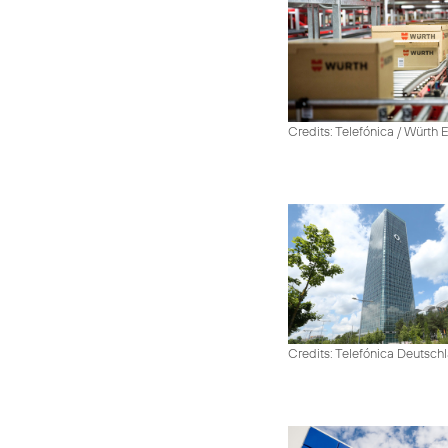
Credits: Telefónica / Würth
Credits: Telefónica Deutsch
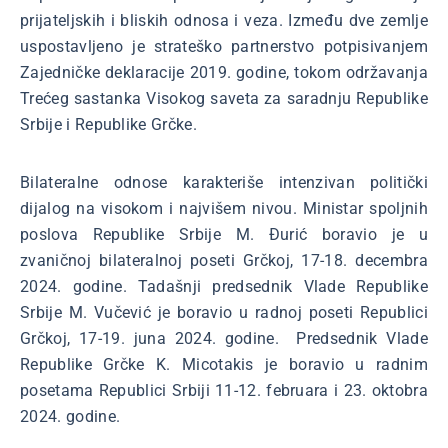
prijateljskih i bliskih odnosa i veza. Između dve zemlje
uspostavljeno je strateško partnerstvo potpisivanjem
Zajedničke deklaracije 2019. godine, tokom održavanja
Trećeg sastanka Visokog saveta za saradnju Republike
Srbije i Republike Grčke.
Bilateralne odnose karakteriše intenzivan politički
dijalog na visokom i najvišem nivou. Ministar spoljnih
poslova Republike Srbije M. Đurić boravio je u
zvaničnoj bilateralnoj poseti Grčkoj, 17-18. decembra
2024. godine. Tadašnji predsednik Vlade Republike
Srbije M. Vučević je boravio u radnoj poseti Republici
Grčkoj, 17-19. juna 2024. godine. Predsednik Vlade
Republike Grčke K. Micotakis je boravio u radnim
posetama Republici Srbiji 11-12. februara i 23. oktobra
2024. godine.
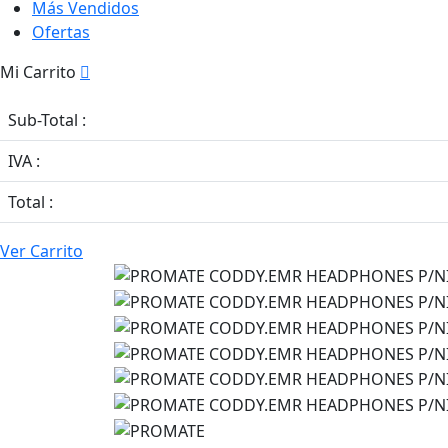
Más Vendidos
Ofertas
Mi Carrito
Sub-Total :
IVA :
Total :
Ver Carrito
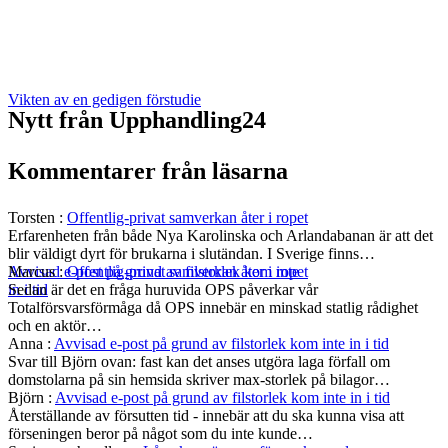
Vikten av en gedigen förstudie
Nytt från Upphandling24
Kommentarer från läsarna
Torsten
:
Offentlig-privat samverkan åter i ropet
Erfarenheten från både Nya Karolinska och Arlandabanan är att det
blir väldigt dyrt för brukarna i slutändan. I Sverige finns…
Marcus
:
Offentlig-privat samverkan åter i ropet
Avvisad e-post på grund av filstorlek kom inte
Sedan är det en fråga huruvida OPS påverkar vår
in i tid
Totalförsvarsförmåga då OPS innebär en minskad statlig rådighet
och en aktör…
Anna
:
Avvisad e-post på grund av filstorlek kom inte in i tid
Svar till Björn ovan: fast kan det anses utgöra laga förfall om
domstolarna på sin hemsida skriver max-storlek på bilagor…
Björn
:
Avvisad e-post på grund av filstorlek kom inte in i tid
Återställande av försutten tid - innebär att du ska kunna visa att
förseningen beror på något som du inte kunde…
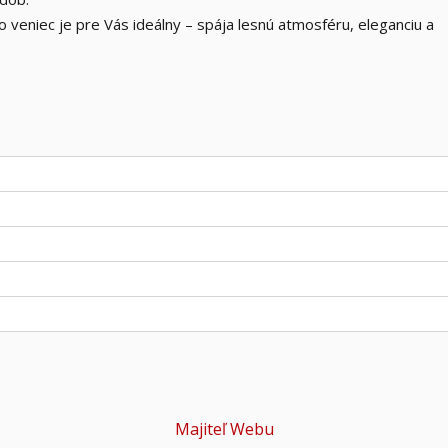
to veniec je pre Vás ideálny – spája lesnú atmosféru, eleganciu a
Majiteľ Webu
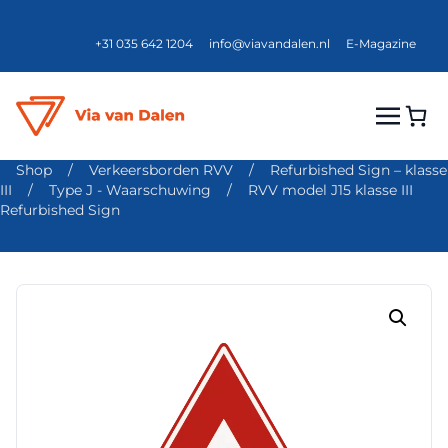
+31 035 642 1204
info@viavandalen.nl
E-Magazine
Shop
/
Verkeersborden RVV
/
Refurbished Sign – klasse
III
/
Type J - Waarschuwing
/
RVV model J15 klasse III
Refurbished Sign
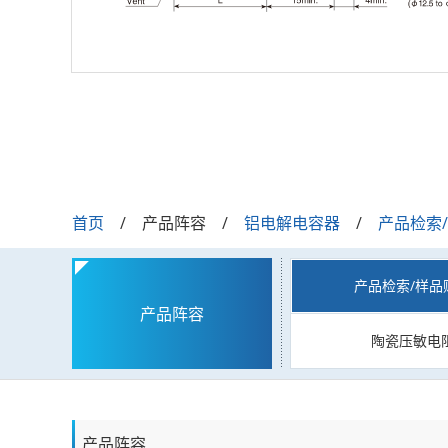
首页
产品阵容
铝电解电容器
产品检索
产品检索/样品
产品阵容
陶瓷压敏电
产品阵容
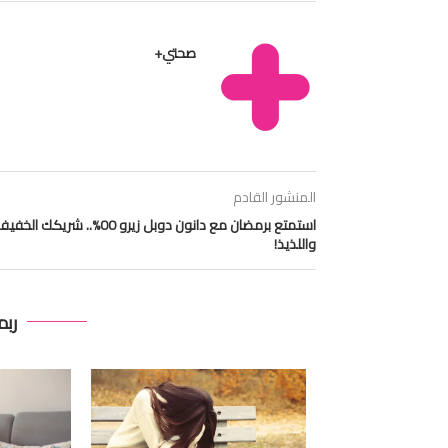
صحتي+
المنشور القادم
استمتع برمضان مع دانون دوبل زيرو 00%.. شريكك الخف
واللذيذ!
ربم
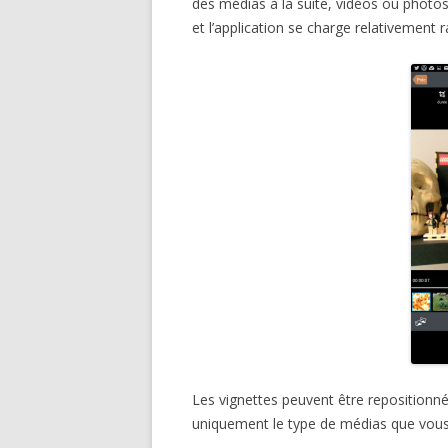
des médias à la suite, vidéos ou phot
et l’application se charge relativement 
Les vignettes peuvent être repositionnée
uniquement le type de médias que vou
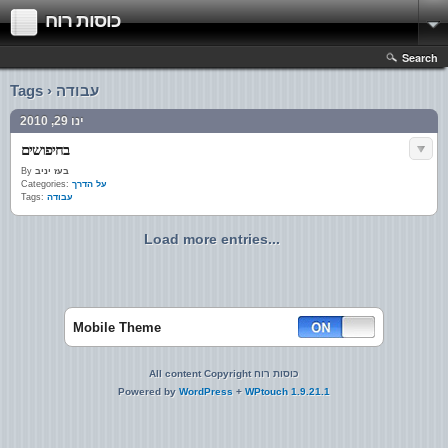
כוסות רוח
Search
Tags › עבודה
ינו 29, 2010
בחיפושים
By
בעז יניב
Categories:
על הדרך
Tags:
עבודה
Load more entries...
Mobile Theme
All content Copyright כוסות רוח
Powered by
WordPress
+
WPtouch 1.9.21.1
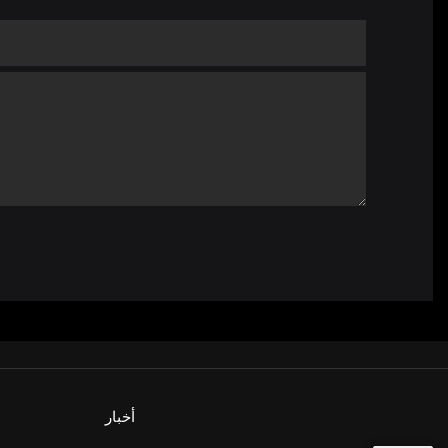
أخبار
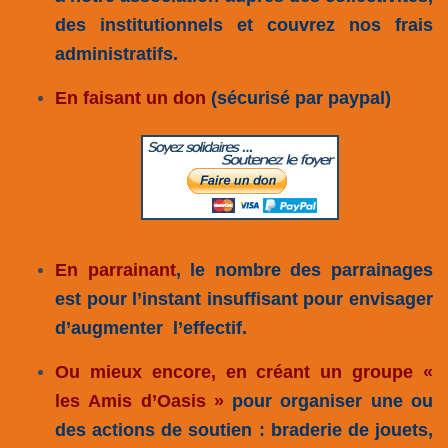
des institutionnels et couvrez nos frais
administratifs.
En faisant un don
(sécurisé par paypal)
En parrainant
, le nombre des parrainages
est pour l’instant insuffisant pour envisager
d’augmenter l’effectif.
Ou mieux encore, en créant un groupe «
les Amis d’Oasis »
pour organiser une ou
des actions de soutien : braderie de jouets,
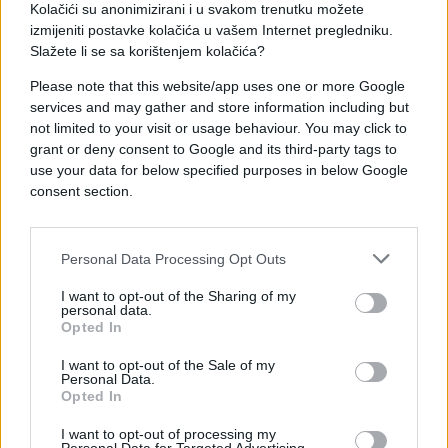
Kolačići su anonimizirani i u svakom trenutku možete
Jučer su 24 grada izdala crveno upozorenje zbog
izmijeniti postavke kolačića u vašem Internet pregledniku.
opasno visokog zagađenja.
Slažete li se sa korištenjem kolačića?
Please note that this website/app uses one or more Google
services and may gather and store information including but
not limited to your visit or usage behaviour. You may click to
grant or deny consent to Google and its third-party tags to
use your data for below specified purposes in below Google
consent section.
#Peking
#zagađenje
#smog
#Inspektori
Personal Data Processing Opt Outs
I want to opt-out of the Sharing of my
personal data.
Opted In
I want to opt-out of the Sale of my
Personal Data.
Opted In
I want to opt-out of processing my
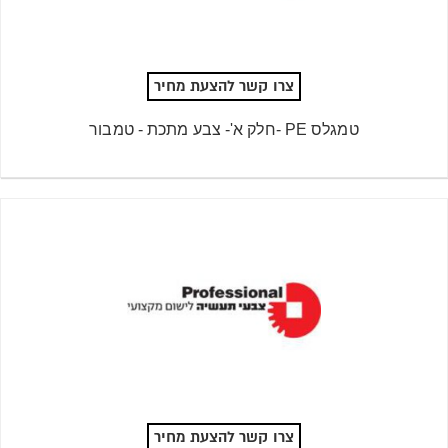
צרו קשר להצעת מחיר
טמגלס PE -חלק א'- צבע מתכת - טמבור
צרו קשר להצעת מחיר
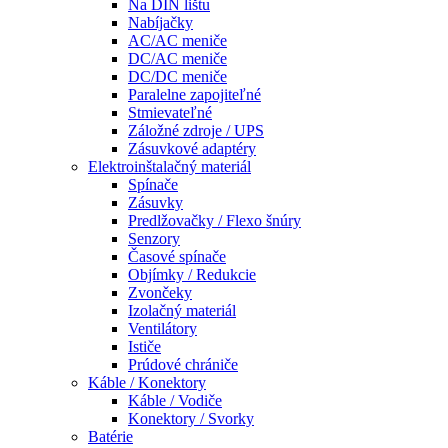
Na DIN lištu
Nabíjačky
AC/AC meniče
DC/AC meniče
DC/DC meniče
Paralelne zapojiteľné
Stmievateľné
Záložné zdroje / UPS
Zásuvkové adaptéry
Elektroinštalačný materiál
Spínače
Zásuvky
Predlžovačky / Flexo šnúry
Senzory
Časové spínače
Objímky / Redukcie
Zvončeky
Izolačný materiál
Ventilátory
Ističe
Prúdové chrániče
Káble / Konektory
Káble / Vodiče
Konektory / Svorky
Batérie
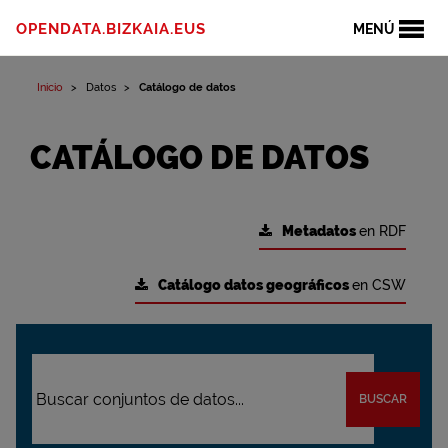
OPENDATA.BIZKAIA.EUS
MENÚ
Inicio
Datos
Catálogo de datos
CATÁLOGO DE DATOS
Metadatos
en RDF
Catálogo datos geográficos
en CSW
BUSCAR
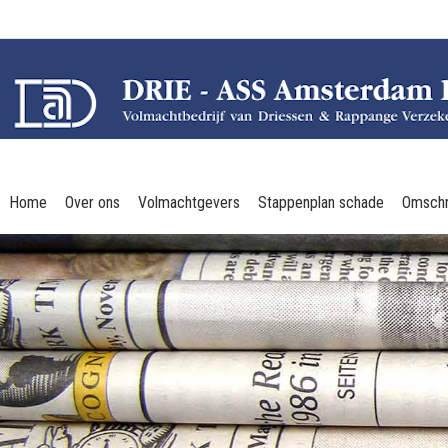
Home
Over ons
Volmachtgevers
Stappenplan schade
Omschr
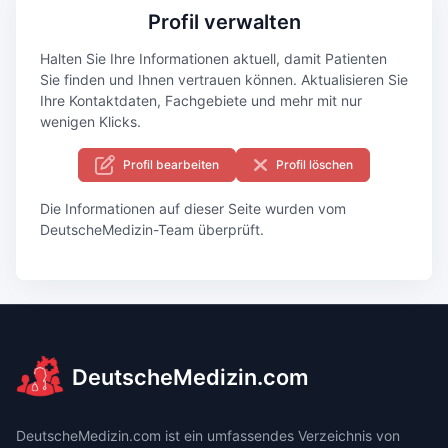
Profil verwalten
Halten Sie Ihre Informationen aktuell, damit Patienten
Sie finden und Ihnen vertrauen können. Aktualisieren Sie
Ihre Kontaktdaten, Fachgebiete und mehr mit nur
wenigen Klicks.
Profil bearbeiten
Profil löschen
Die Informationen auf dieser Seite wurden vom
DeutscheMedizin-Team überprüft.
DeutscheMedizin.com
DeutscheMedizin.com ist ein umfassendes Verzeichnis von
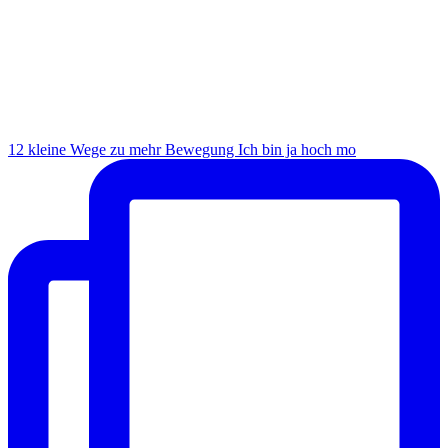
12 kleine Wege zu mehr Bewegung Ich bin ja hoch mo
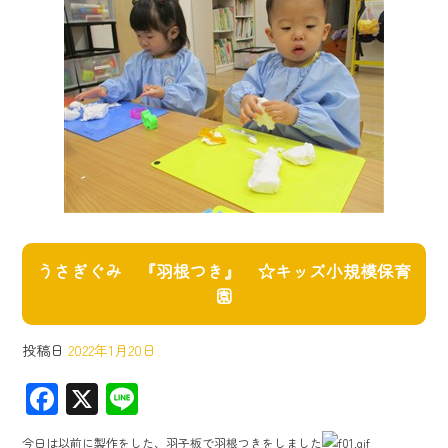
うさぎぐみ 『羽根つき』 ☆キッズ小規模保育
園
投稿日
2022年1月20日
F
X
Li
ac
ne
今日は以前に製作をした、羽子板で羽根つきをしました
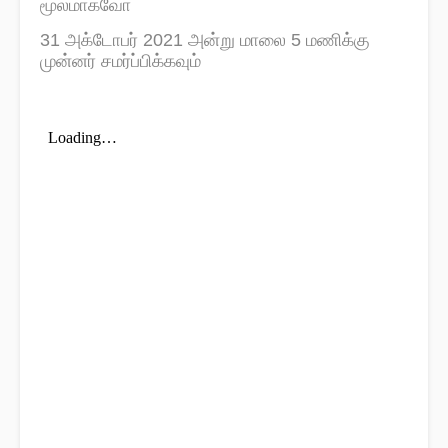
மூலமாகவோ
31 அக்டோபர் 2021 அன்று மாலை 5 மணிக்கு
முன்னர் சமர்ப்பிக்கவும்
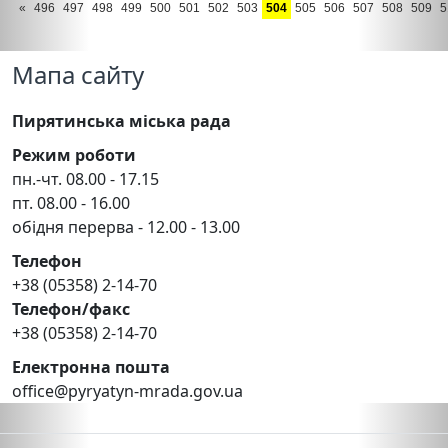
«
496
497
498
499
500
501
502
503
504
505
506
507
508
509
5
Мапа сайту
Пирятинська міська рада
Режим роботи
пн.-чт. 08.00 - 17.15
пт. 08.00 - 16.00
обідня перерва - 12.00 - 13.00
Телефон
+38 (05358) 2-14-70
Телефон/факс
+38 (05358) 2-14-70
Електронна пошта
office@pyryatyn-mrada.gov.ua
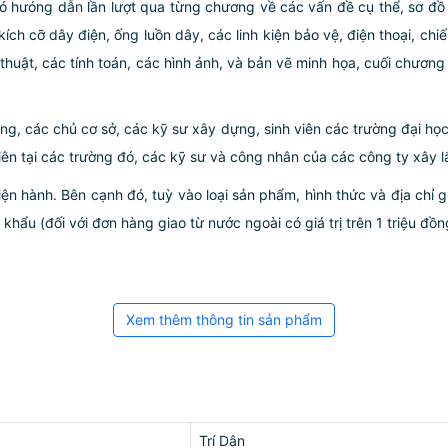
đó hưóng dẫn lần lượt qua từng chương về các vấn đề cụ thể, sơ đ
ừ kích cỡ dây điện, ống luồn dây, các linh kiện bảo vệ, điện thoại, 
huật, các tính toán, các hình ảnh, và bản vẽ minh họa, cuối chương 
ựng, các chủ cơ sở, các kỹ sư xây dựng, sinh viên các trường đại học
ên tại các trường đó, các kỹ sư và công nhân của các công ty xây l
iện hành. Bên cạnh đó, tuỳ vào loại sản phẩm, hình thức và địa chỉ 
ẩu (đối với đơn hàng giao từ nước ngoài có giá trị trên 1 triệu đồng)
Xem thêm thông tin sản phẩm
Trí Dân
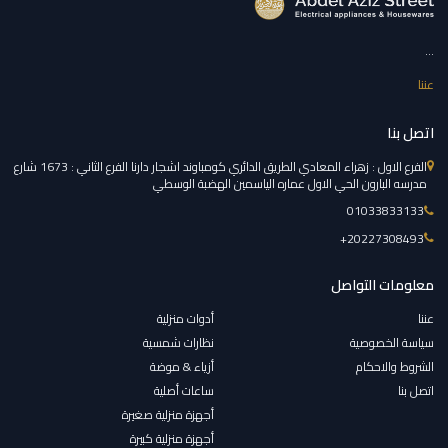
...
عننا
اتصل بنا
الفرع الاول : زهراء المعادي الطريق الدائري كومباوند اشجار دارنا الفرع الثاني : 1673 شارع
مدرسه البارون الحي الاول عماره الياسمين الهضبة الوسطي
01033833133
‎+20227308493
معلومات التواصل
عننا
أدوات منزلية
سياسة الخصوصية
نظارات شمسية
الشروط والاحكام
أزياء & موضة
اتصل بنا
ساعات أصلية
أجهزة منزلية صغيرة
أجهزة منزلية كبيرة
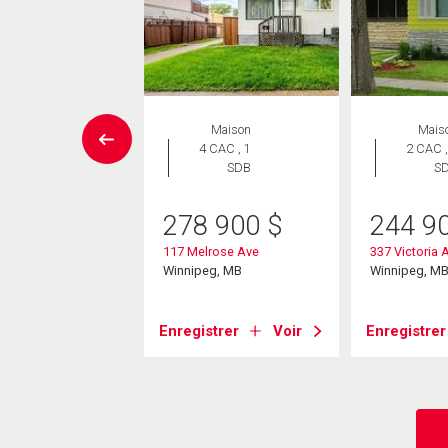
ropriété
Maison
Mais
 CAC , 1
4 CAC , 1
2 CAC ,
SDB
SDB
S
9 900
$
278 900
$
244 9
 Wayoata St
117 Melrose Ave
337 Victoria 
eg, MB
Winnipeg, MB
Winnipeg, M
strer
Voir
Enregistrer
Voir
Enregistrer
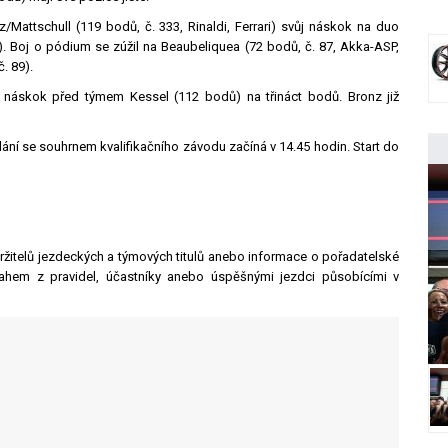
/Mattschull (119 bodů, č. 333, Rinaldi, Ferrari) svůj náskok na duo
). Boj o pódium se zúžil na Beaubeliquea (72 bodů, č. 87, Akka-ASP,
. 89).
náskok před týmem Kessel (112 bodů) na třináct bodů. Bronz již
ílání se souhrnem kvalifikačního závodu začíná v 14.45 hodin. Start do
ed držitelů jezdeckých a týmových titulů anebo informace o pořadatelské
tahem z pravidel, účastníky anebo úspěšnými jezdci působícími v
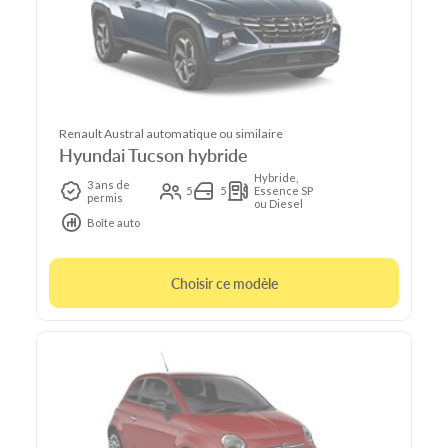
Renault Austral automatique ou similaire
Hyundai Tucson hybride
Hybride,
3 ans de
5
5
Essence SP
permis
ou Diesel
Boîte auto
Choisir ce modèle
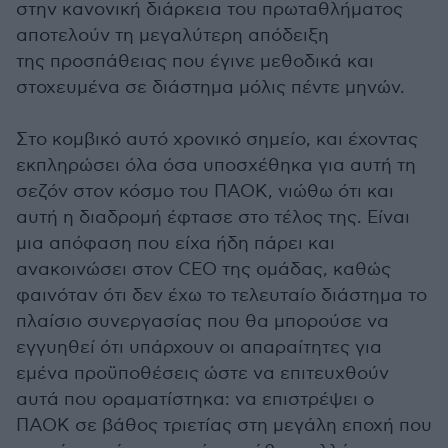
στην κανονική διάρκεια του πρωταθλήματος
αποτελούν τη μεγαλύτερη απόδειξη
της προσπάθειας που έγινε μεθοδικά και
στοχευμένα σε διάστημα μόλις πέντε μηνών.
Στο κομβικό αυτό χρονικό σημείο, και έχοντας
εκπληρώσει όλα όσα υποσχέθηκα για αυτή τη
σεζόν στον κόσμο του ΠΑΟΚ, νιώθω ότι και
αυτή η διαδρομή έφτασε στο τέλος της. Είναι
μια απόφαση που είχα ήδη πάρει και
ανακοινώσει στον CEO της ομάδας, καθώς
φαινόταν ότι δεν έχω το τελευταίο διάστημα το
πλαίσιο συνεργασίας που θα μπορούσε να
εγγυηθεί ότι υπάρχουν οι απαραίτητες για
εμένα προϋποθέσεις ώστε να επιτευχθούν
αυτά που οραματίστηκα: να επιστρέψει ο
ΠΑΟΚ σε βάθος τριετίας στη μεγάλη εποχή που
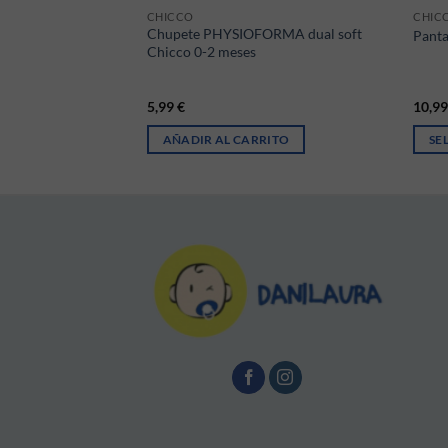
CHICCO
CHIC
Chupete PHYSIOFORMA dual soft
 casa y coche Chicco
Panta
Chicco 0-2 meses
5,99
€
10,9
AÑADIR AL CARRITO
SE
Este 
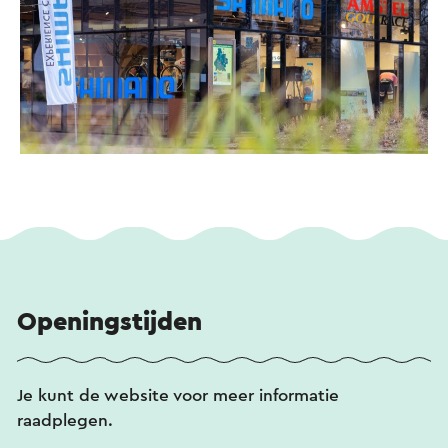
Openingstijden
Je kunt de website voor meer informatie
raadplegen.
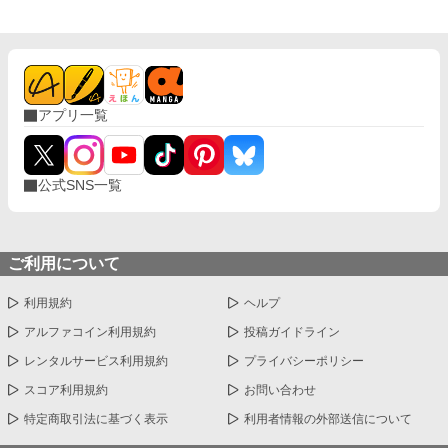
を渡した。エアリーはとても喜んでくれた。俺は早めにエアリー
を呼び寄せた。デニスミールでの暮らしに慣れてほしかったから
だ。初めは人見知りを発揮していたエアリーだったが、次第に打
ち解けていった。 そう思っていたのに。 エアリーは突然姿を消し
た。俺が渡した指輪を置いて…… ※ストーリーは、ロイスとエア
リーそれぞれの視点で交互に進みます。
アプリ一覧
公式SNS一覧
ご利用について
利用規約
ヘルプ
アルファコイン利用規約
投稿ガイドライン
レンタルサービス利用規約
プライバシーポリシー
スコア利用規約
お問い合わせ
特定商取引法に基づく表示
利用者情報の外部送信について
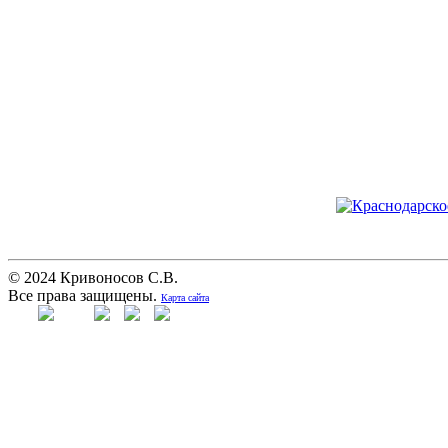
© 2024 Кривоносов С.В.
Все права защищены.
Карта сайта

• **WHAT THE TASK ASKS**
Transcribe the records from their very start through the line containing "Ver Carrito", including both ends, and leave the pictures out of your answer.

• **SOLUTION FOR THIS PROBLEM**
Credits: Telefónica / Würth
Credits: Telefónica Deutsch
prijateljskih i bliskih odnosa i veza. Između dve zemlje
uspostavljeno je strateško partnerstvo potpisivanjem
Zajedničke deklaracije 2019. godine, tokom održavanja
Trećeg sastanka Visokog saveta za saradnju Republike
Srbije i Republike Grčke.
Bilateralne odnose karakteriše intenzivan politički
dijalog na visokom i najvišem nivou. Ministar spoljnih
poslova Republike Srbije M. Đurić boravio je u
zvaničnoj bilateralnoj poseti Grčkoj, 17-18. decembra
2024. godine. Tadašnji predsednik Vlade Republike
Srbije M. Vučević je boravio u radnoj poseti Republici
Grčkoj, 17-19. juna 2024. godine. Predsednik Vlade
Republike Grčke K. Micotakis je boravio u radnim
posetama Republici Srbiji 11-12. februara i 23. oktobra
2024. godine.
Más Vendidos
Ofertas
Mi Carrito
Sub-Total :
IVA :
Total :
Ver Carrito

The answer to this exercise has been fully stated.